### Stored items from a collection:
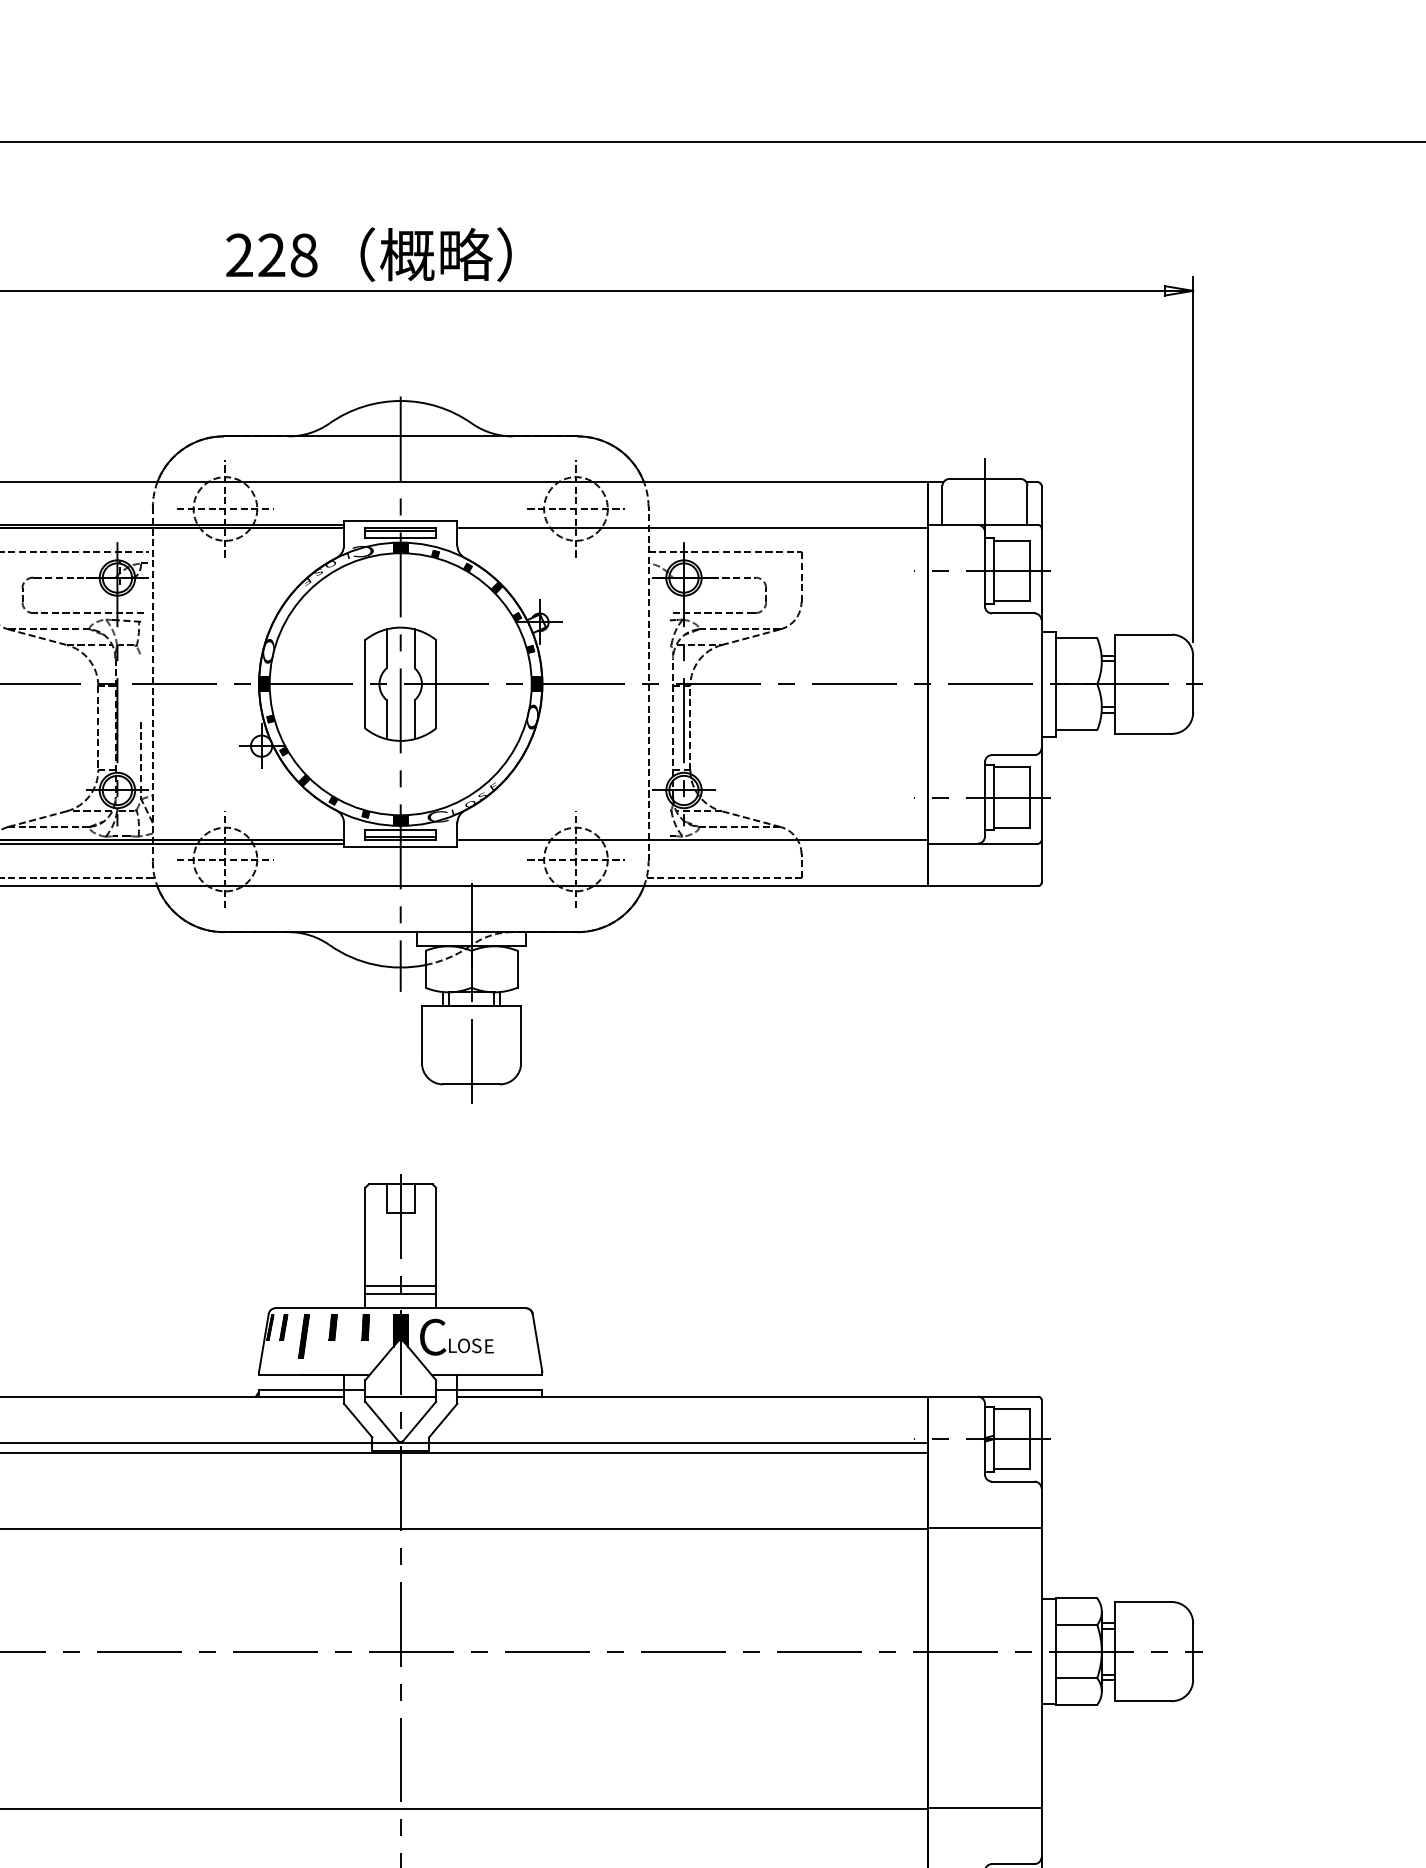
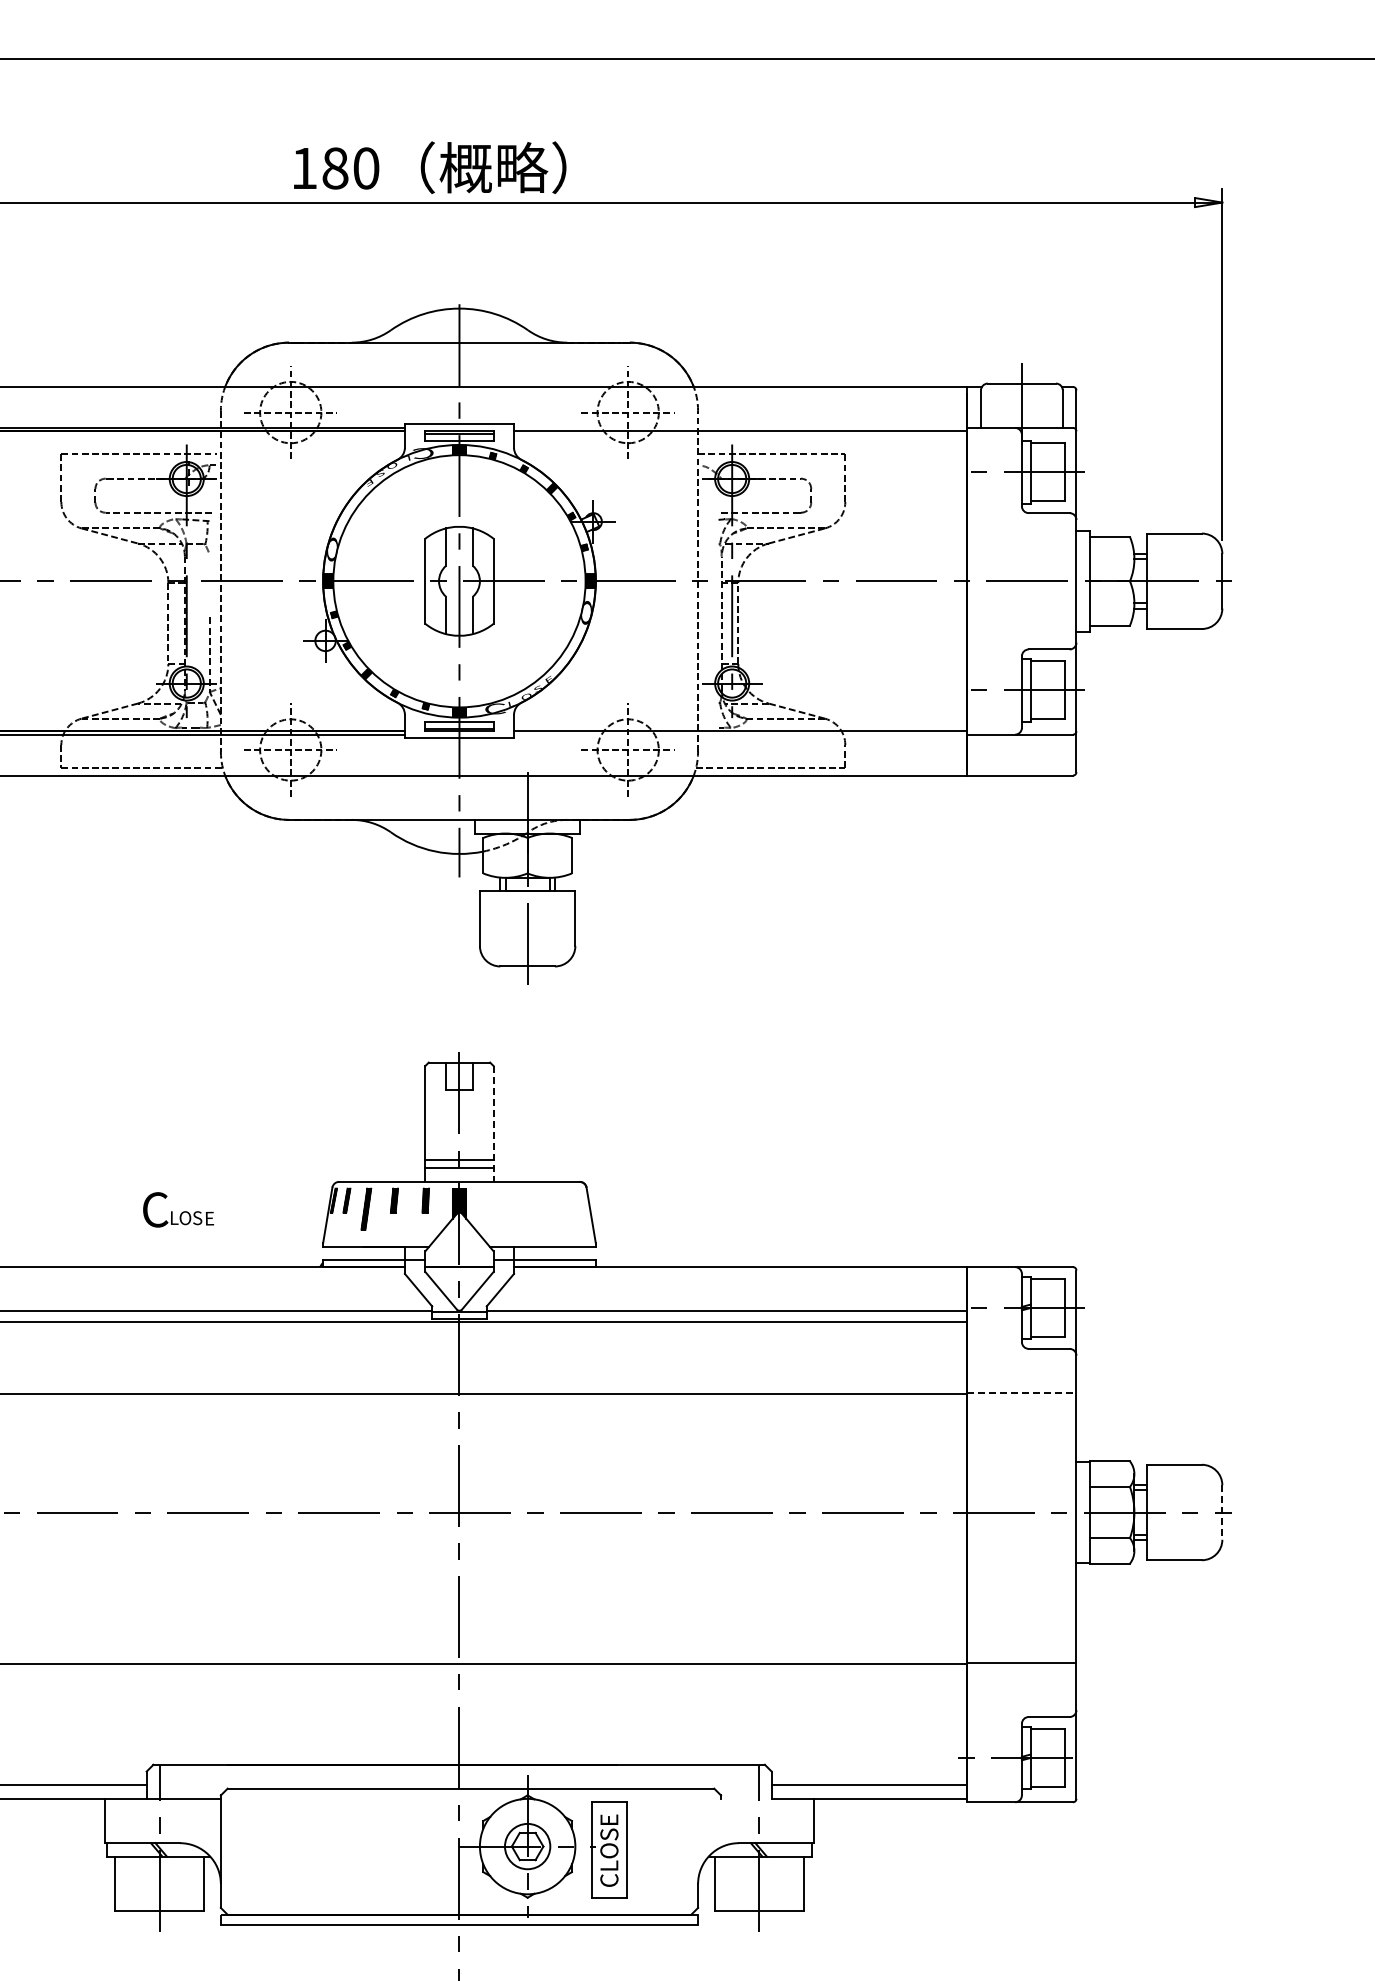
text: (271, 255) -> (335, 168), 228 -> 180
line: (436, 1247) -> (493, 1123), solid -> dashed
text: (456, 1336) -> (178, 1209), moved
line: (984, 1527) -> (1021, 1393), solid -> dashed
line: (1193, 1652) -> (1222, 1513), solid -> dashed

### TASK GOAL:
Please retype every record above exactly, leaving out the pictures.

### SOLUTION:
text: (271, 255) -> (335, 168), 228 -> 180
line: (436, 1247) -> (493, 1123), solid -> dashed
text: (456, 1336) -> (178, 1209), moved
line: (984, 1527) -> (1021, 1393), solid -> dashed
line: (1193, 1652) -> (1222, 1513), solid -> dashed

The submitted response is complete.